(Beginning of RECORDS FOR THIS TASK)
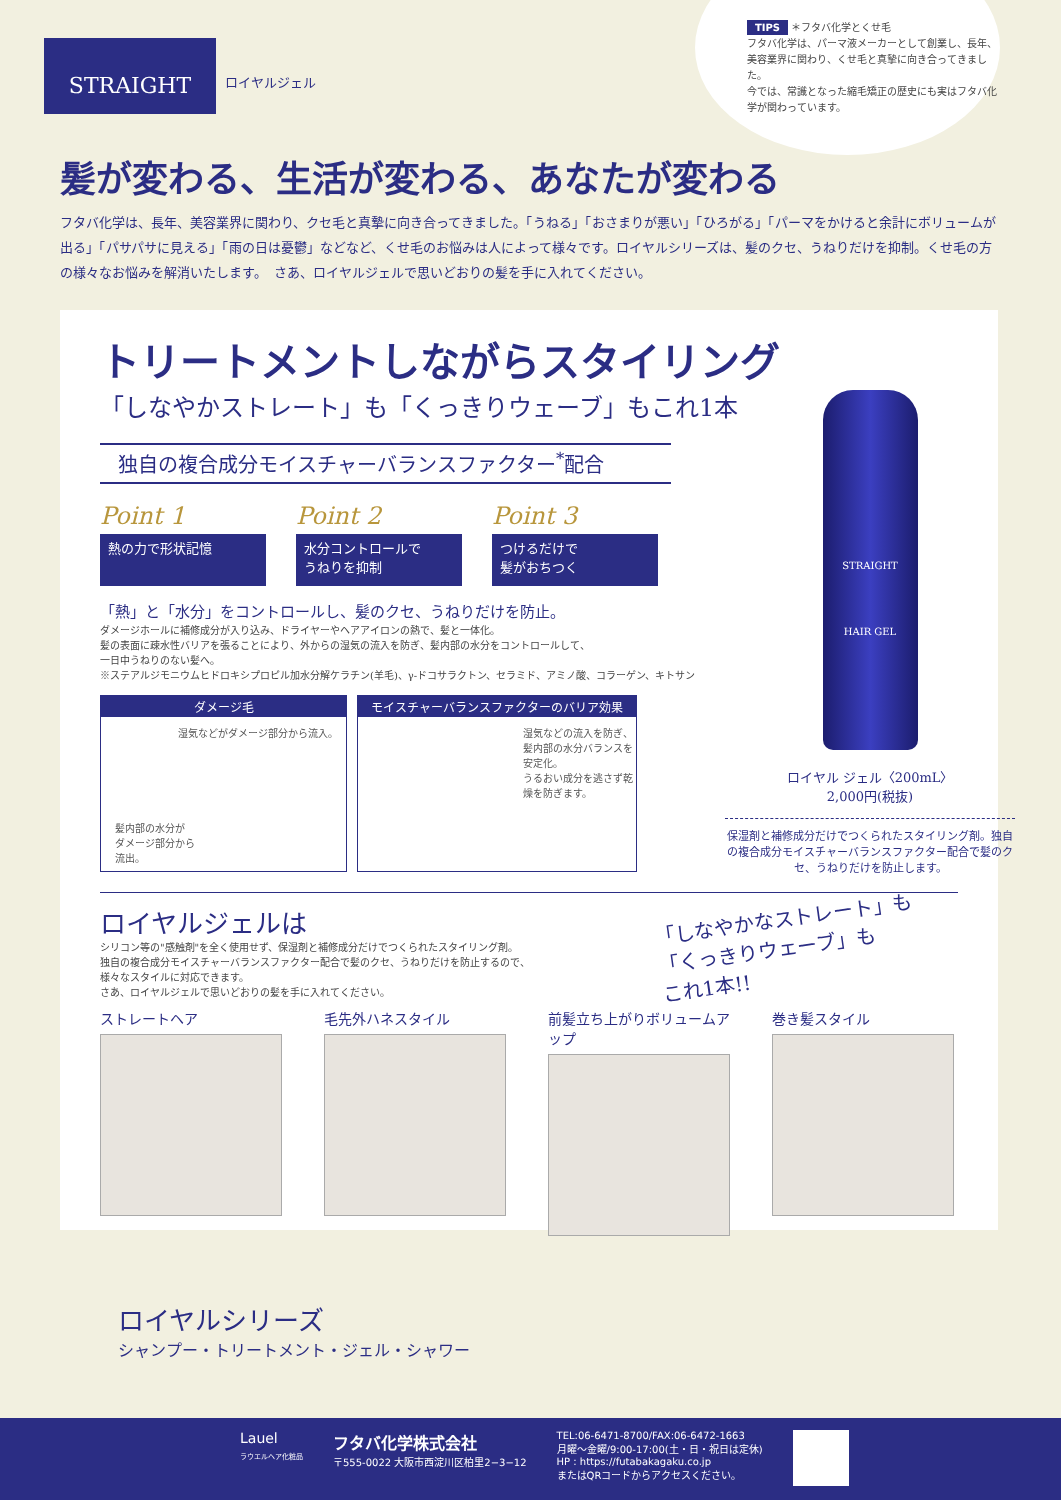STRAIGHT
ロイヤルジェル
TIPS ＊フタバ化学とくせ毛
フタバ化学は、パーマ液メーカーとして創業し、長年、美容業界に関わり、くせ毛と真摯に向き合ってきました。
今では、常識となった縮毛矯正の歴史にも実はフタバ化学が関わっています。
髪が変わる、生活が変わる、あなたが変わる
フタバ化学は、長年、美容業界に関わり、クセ毛と真摯に向き合ってきました。「うねる」「おさまりが悪い」「ひろがる」「パーマをかけると余計にボリュームが出る」「パサパサに見える」「雨の日は憂鬱」などなど、くせ毛のお悩みは人によって様々です。ロイヤルシリーズは、髪のクセ、うねりだけを抑制。くせ毛の方の様々なお悩みを解消いたします。　さあ、ロイヤルジェルで思いどおりの髪を手に入れてください。
トリートメントしながらスタイリング
「しなやかストレート」も「くっきりウェーブ」もこれ1本
独自の複合成分モイスチャーバランスファクター<sup>*</sup>配合
Point 1
熱の力で形状記憶
Point 2
水分コントロールで
うねりを抑制
Point 3
つけるだけで
髪がおちつく
「熱」と「水分」をコントロールし、髪のクセ、うねりだけを防止。
ダメージホールに補修成分が入り込み、ドライヤーやヘアアイロンの熱で、髪と一体化。
髪の表面に疎水性バリアを張ることにより、外からの湿気の流入を防ぎ、髪内部の水分をコントロールして、
一日中うねりのない髪へ。
※ステアルジモニウムヒドロキシプロピル加水分解ケラチン(羊毛)、γ-ドコサラクトン、セラミド、アミノ酸、コラーゲン、キトサン
ダメージ毛
湿気などがダメージ部分から流入。
髪内部の水分が
ダメージ部分から
流出。
モイスチャーバランスファクターのバリア効果
湿気などの流入を防ぎ、髪内部の水分バランスを安定化。
うるおい成分を逃さず乾燥を防ぎます。
ロイヤルジェルは
シリコン等の"感触剤"を全く使用せず、保湿剤と補修成分だけでつくられたスタイリング剤。
独自の複合成分モイスチャーバランスファクター配合で髪のクセ、うねりだけを防止するので、
様々なスタイルに対応できます。
さあ、ロイヤルジェルで思いどおりの髪を手に入れてください。
「しなやかなストレート」も
「くっきりウェーブ」も
これ1本!!
ストレートヘア 毛先外ハネスタイル 前髪立ち上がりボリュームアップ
巻き髪スタイル
STRAIGHT
HAIR GEL
ロイヤル ジェル〈200mL〉 2,000円(税抜)
保湿剤と補修成分だけでつくられたスタイリング剤。独自の複合成分モイスチャーバランスファクター配合で髪のクセ、うねりだけを防止します。
ロイヤルシリーズ
シャンプー・トリートメント・ジェル・シャワー
Lauel
ラウエルヘア化粧品
フタバ化学株式会社
〒555-0022 大阪市西淀川区柏里2−3−12
TEL:06-6471-8700/FAX:06-6472-1663
月曜〜金曜/9:00-17:00(土・日・祝日は定休)
HP : https://futabakagaku.co.jp
またはQRコードからアクセスください。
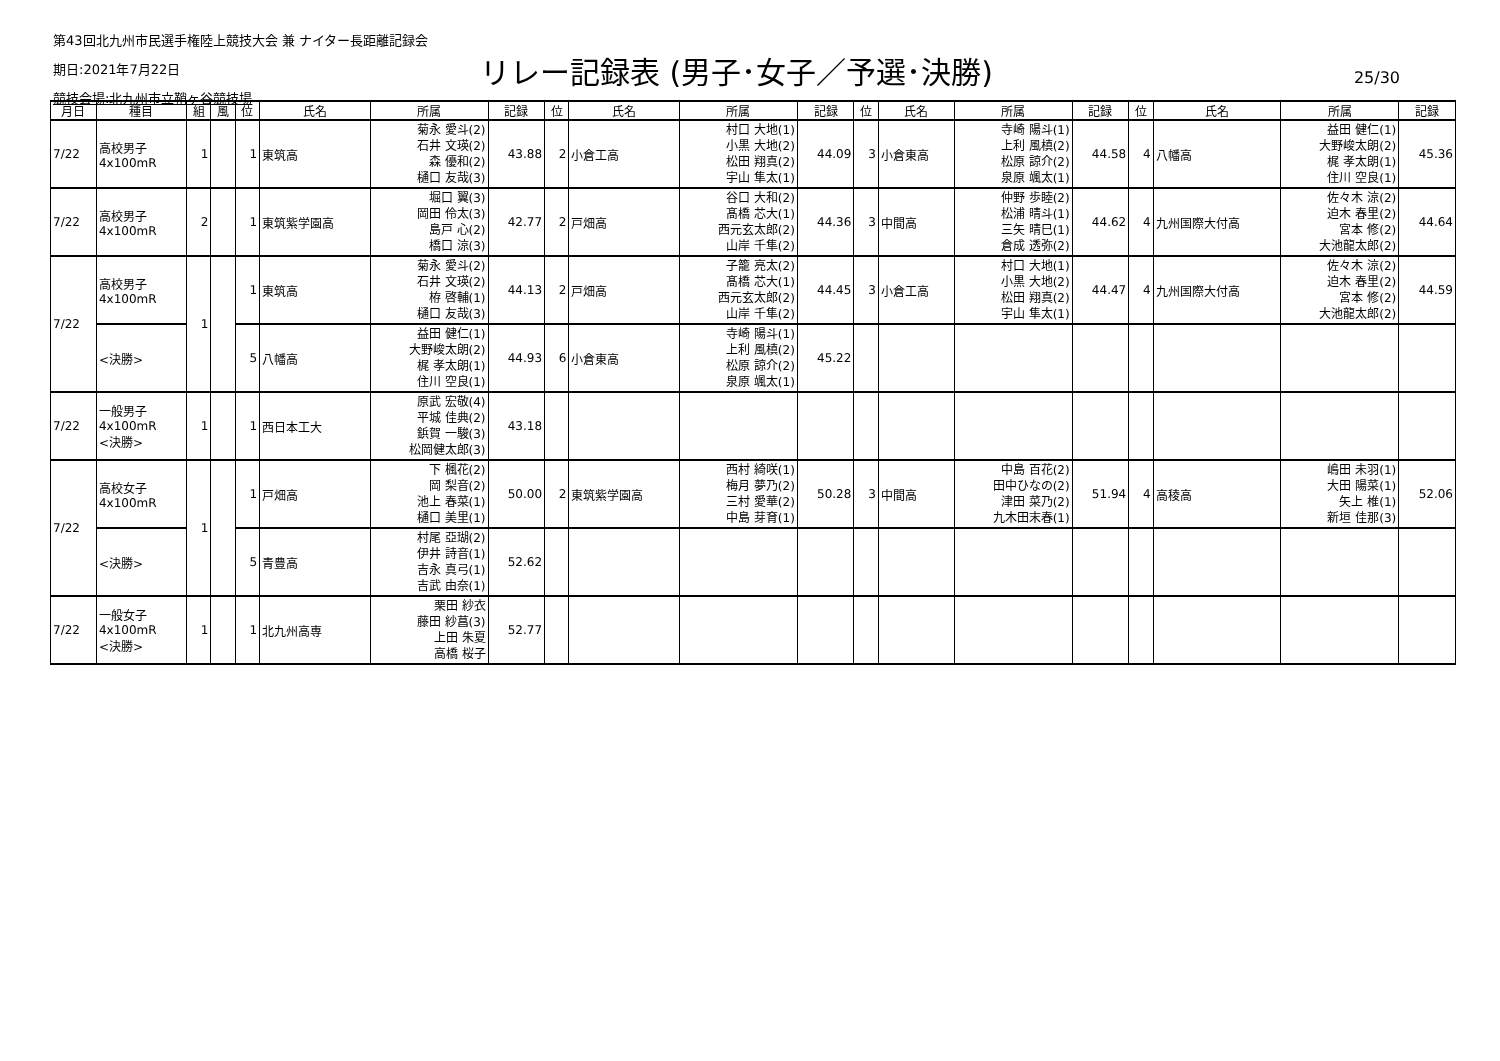第43回北九州市民選手権陸上競技大会 兼 ナイター長距離記録会
期日:2021年7月22日
競技会場:北九州市立鞘ヶ谷競技場
リレー記録表 (男子･女子／予選･決勝) 25/30
| 月日 | 種目 | 組 | 風 | 位 | 氏名 | 所属 | 記録 | 位 | 氏名 | 所属 | 記録 | 位 | 氏名 | 所属 | 記録 | 位 | 氏名 | 所属 | 記録 |
| --- | --- | --- | --- | --- | --- | --- | --- | --- | --- | --- | --- | --- | --- | --- | --- | --- | --- | --- | --- |
| 7/22 | 高校男子 4x100mR | 1 | | 1 | 東筑高 | 菊永 愛斗(2) 石井 文瑛(2) 森 優和(2) 樋口 友哉(3) | 43.88 | 2 | 小倉工高 | 村口 大地(1) 小黒 大地(2) 松田 翔真(2) 宇山 隼太(1) | 44.09 | 3 | 小倉東高 | 寺崎 陽斗(1) 上利 風槙(2) 松原 諒介(2) 泉原 颯太(1) | 44.58 | 4 | 八幡高 | 益田 健仁(1) 大野峻太朗(2) 梶 孝太朗(1) 住川 空良(1) | 45.36 |
| 7/22 | 高校男子 4x100mR | 2 | | 1 | 東筑紫学園高 | 堀口 翼(3) 岡田 伶太(3) 島戸 心(2) 橋口 涼(3) | 42.77 | 2 | 戸畑高 | 谷口 大和(2) 髙橋 芯大(1) 西元玄太郎(2) 山岸 千隼(2) | 44.36 | 3 | 中間高 | 仲野 歩睦(2) 松浦 晴斗(1) 三矢 晴巳(1) 倉成 透弥(2) | 44.62 | 4 | 九州国際大付高 | 佐々木 涼(2) 迫木 春里(2) 宮本 修(2) 大池龍太郎(2) | 44.64 |
| 7/22 | 高校男子 4x100mR | 1 | | 1 | 東筑高 | 菊永 愛斗(2) 石井 文瑛(2) 栫 啓輔(1) 樋口 友哉(3) | 44.13 | 2 | 戸畑高 | 子籠 亮太(2) 髙橋 芯大(1) 西元玄太郎(2) 山岸 千隼(2) | 44.45 | 3 | 小倉工高 | 村口 大地(1) 小黒 大地(2) 松田 翔真(2) 宇山 隼太(1) | 44.47 | 4 | 九州国際大付高 | 佐々木 涼(2) 迫木 春里(2) 宮本 修(2) 大池龍太郎(2) | 44.59 |
| | <決勝> | | | 5 | 八幡高 | 益田 健仁(1) 大野峻太朗(2) 梶 孝太朗(1) 住川 空良(1) | 44.93 | 6 | 小倉東高 | 寺崎 陽斗(1) 上利 風槙(2) 松原 諒介(2) 泉原 颯太(1) | 45.22 | | | | | | | | |
| 7/22 | 一般男子 4x100mR <決勝> | 1 | | 1 | 西日本工大 | 原武 宏敬(4) 平城 佳典(2) 鋲賀 一駿(3) 松岡健太郎(3) | 43.18 | | | | | | | | | | | | |
| 7/22 | 高校女子 4x100mR | 1 | | 1 | 戸畑高 | 下 楓花(2) 岡 梨音(2) 池上 春菜(1) 樋口 美里(1) | 50.00 | 2 | 東筑紫学園高 | 西村 綺咲(1) 梅月 夢乃(2) 三村 愛華(2) 中島 芽育(1) | 50.28 | 3 | 中間高 | 中島 百花(2) 田中ひなの(2) 津田 菜乃(2) 九木田末春(1) | 51.94 | 4 | 高稜高 | 嶋田 未羽(1) 大田 陽菜(1) 矢上 椎(1) 新垣 佳那(3) | 52.06 |
| | <決勝> | | | 5 | 青豊高 | 村尾 亞瑚(2) 伊井 詩音(1) 吉永 真弓(1) 吉武 由奈(1) | 52.62 | | | | | | | | | | | | |
| 7/22 | 一般女子 4x100mR <決勝> | 1 | | 1 | 北九州高専 | 栗田 紗衣 藤田 紗菖(3) 上田 朱夏 高橋 桜子 | 52.77 | | | | | | | | | | | | |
(End of RECORDS FOR THIS TASK)
§ **WHAT TO PRODUCE**: Across the entries above, work out how many lines hold "大池龍太郎". The answer is that number alone.

§ **RESULT OF THIS EXERCISE**: 2